Wednesday, March 26, 2008

Art Imitating Life... Science
















Left: painting by Gino Severini, Sea=Dancer, 1914 Source: Peggy Guggenheim Collection
Right: BrainBows: Credit: Jean Livet. Genetically engineering mice so that their brain cells express different combinations of fluorescent colors reveals the brain’s complicated anatomy. In the image round green neurons are interspersed with diffuse support cells called astrocytes. Source: Technology Reveiw
I had the opportunity to visit Venice some years back and fell in love with Sea=Dancer by Severini. This painting spoke to me and I stood in font of it, transfixed for what seemed like hours. Severini, a futurist, painted about dance, dynamism in art. You can imagine movement from his work portrayed here. I wanted to remain in the museum, but my schedule pulled me away. I bought the print and carefully hauled it back across the Atlantic.
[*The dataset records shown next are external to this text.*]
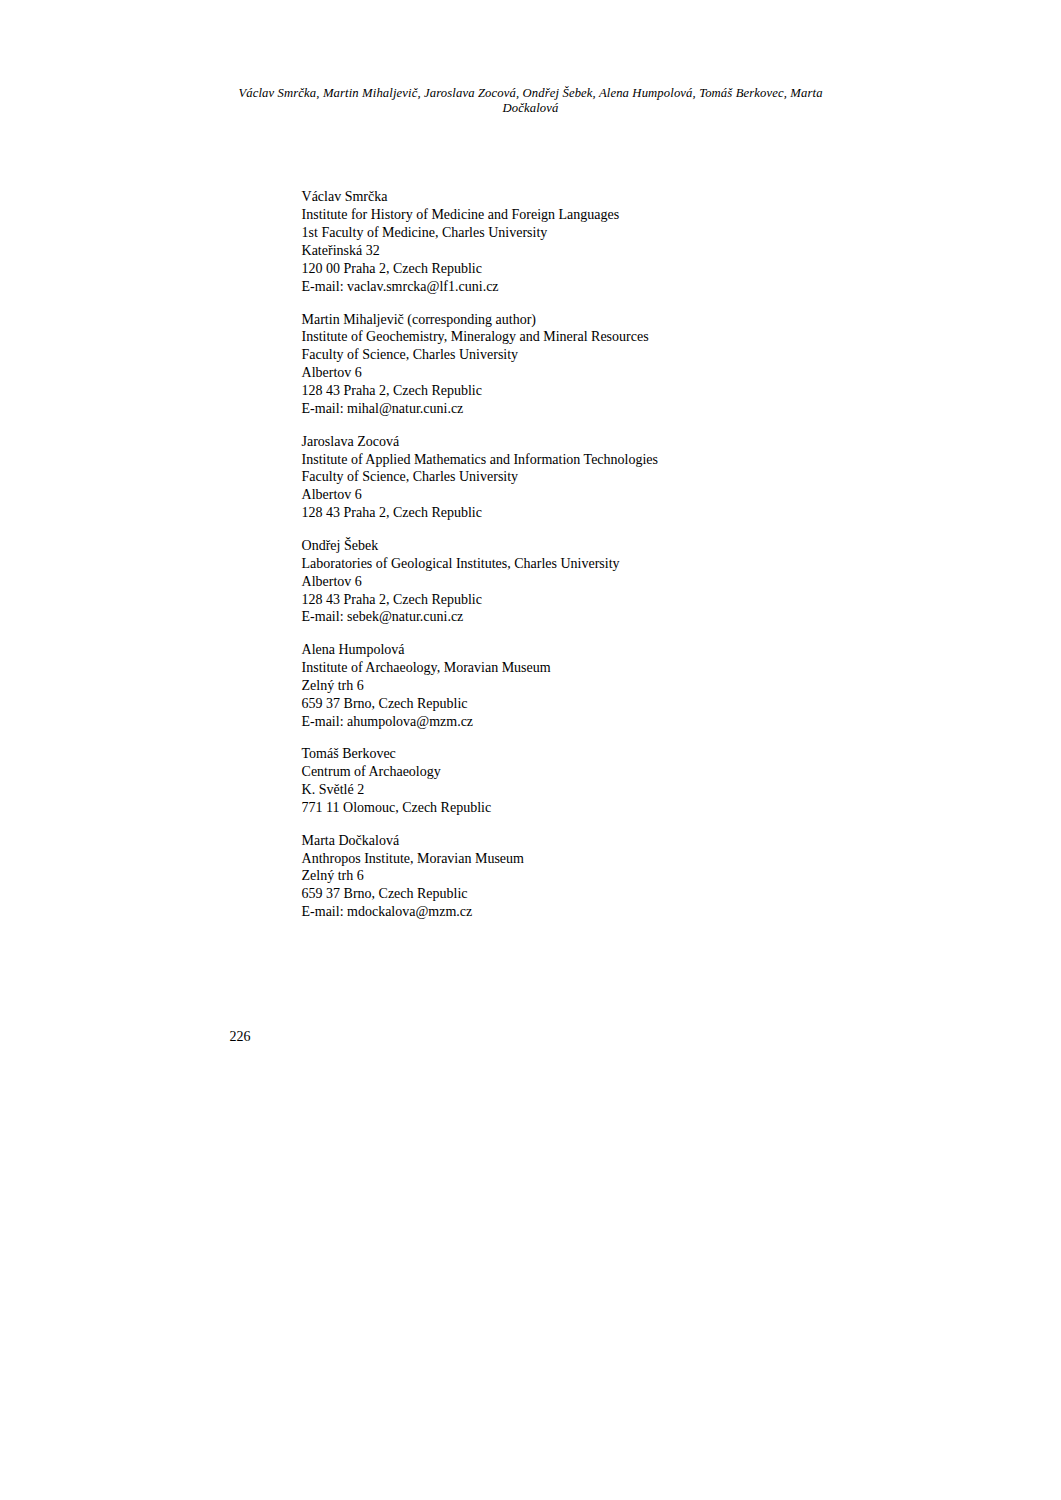Václav Smrčka, Martin Mihaljevič, Jaroslava Zocová, Ondřej Šebek, Alena Humpolová, Tomáš Berkovec, Marta Dočkalová
Václav Smrčka
Institute for History of Medicine and Foreign Languages
1st Faculty of Medicine, Charles University
Kateřinská 32
120 00 Praha 2, Czech Republic
E-mail: vaclav.smrcka@lf1.cuni.cz
Martin Mihaljevič (corresponding author)
Institute of Geochemistry, Mineralogy and Mineral Resources
Faculty of Science, Charles University
Albertov 6
128 43 Praha 2, Czech Republic
E-mail: mihal@natur.cuni.cz
Jaroslava Zocová
Institute of Applied Mathematics and Information Technologies
Faculty of Science, Charles University
Albertov 6
128 43 Praha 2, Czech Republic
Ondřej Šebek
Laboratories of Geological Institutes, Charles University
Albertov 6
128 43 Praha 2, Czech Republic
E-mail: sebek@natur.cuni.cz
Alena Humpolová
Institute of Archaeology, Moravian Museum
Zelný trh 6
659 37 Brno, Czech Republic
E-mail: ahumpolova@mzm.cz
Tomáš Berkovec
Centrum of Archaeology
K. Světlé 2
771 11 Olomouc, Czech Republic
Marta Dočkalová
Anthropos Institute, Moravian Museum
Zelný trh 6
659 37 Brno, Czech Republic
E-mail: mdockalova@mzm.cz
226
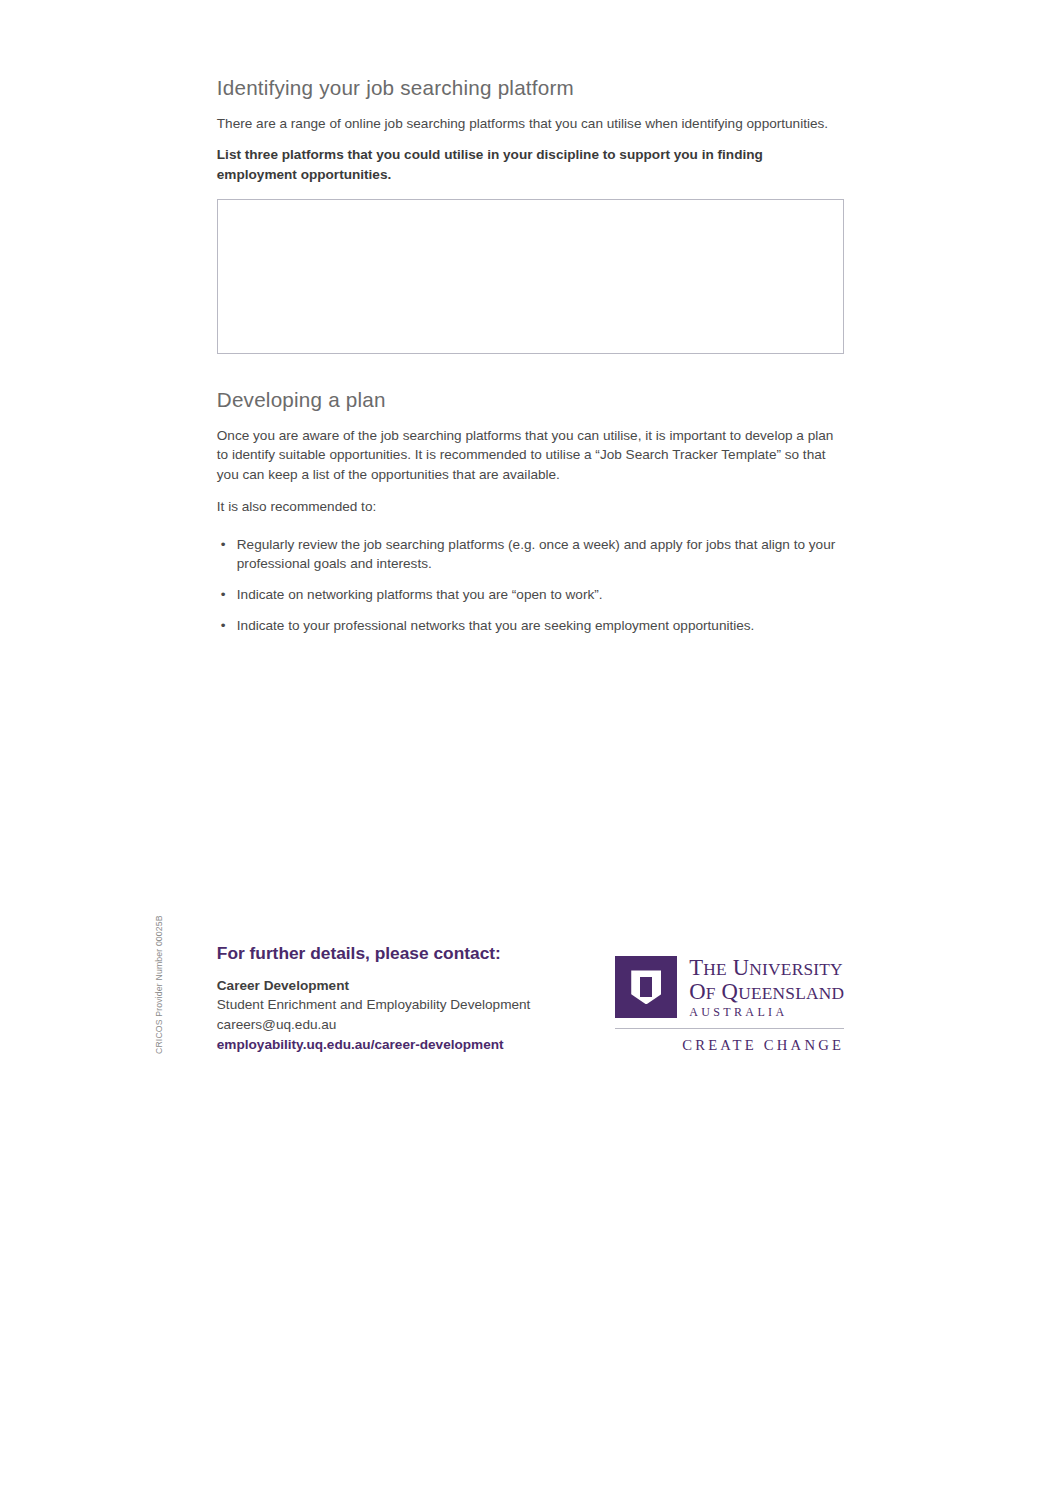CRICOS Provider Number 00025B
Identifying your job searching platform
There are a range of online job searching platforms that you can utilise when identifying opportunities.
List three platforms that you could utilise in your discipline to support you in finding employment opportunities.
Developing a plan
Once you are aware of the job searching platforms that you can utilise, it is important to develop a plan to identify suitable opportunities. It is recommended to utilise a “Job Search Tracker Template” so that you can keep a list of the opportunities that are available.
It is also recommended to:
Regularly review the job searching platforms (e.g. once a week) and apply for jobs that align to your professional goals and interests.
Indicate on networking platforms that you are “open to work”.
Indicate to your professional networks that you are seeking employment opportunities.
For further details, please contact:
Career Development
Student Enrichment and Employability Development
careers@uq.edu.au
employability.uq.edu.au/career-development
THE UNIVERSITY
OF QUEENSLAND
AUSTRALIA
CREATE CHANGE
Neither the print, nor the small facsimile here, do this marvelous painting justice, so if you visit Venice, go to the Guggenheim and see it.
As I read Technology Review the other day, I read about experiments in brain imaging and was once again transfixed by images. An interesting correlation exists to the inner workings of the brain, as shown in the image of brain cells shown on the right, and Sea=Dancer. Severini portrayed a dynamism in Sea=Dancer that we now find, almost a century later, in the brain.